# WHAT TO DO:
Nothing but the pictures may be left out. Restate the rest of the entries word for word.

# DATASET RECORDS:
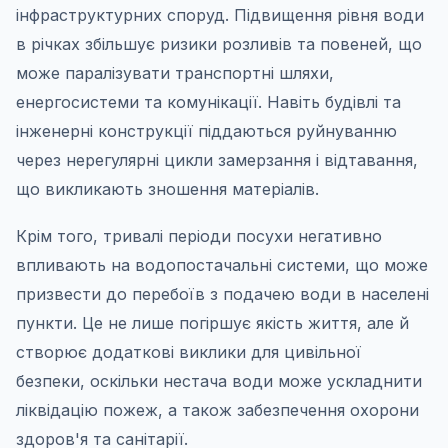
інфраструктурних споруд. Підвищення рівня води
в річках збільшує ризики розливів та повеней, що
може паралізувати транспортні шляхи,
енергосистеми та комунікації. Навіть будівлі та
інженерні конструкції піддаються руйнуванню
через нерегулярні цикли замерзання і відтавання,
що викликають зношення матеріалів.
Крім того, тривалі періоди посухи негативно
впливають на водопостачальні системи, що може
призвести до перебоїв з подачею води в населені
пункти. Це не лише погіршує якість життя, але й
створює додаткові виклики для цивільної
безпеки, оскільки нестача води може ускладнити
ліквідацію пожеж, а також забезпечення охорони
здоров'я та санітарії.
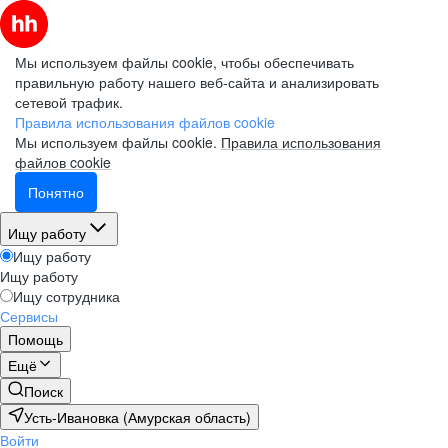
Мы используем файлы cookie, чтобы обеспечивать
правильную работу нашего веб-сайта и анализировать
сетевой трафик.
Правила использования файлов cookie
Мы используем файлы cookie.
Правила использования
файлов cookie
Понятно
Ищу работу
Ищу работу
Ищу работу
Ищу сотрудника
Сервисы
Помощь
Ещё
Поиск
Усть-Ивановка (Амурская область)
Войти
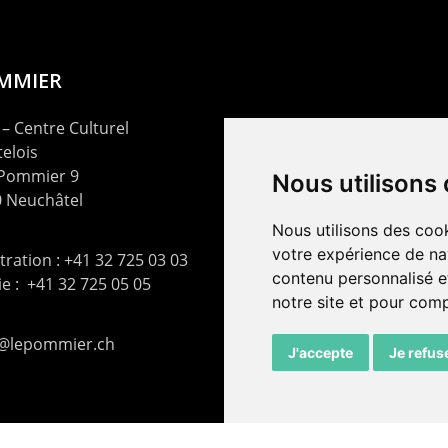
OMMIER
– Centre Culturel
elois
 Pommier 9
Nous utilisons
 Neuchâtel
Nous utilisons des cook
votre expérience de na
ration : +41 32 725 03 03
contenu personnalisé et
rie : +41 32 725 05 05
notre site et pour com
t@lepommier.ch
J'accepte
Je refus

# OUTPUT FOR THIS TASK:
інфраструктурних споруд. Підвищення рівня води
в річках збільшує ризики розливів та повеней, що
може паралізувати транспортні шляхи,
енергосистеми та комунікації. Навіть будівлі та
інженерні конструкції піддаються руйнуванню
через нерегулярні цикли замерзання і відтавання,
що викликають зношення матеріалів.
Крім того, тривалі періоди посухи негативно
впливають на водопостачальні системи, що може
призвести до перебоїв з подачею води в населені
пункти. Це не лише погіршує якість життя, але й
створює додаткові виклики для цивільної
безпеки, оскільки нестача води може ускладнити
ліквідацію пожеж, а також забезпечення охорони
здоров'я та санітарії.
Мы используем файлы cookie, чтобы обеспечивать
правильную работу нашего веб-сайта и анализировать
сетевой трафик.
Правила использования файлов cookie
Мы используем файлы cookie.
Правила использования
файлов cookie
Понятно
Ищу работу
Ищу работу
Ищу работу
Ищу сотрудника
Сервисы
Помощь
Ещё
Поиск
Усть-Ивановка (Амурская область)
Войти
OMMIER
– Centre Culturel
elois
 Pommier 9
Nous utilisons
 Neuchâtel
Nous utilisons des cook
votre expérience de na
ration : +41 32 725 03 03
contenu personnalisé et
rie : +41 32 725 05 05
notre site et pour com
t@lepommier.ch
J'accepte
Je refus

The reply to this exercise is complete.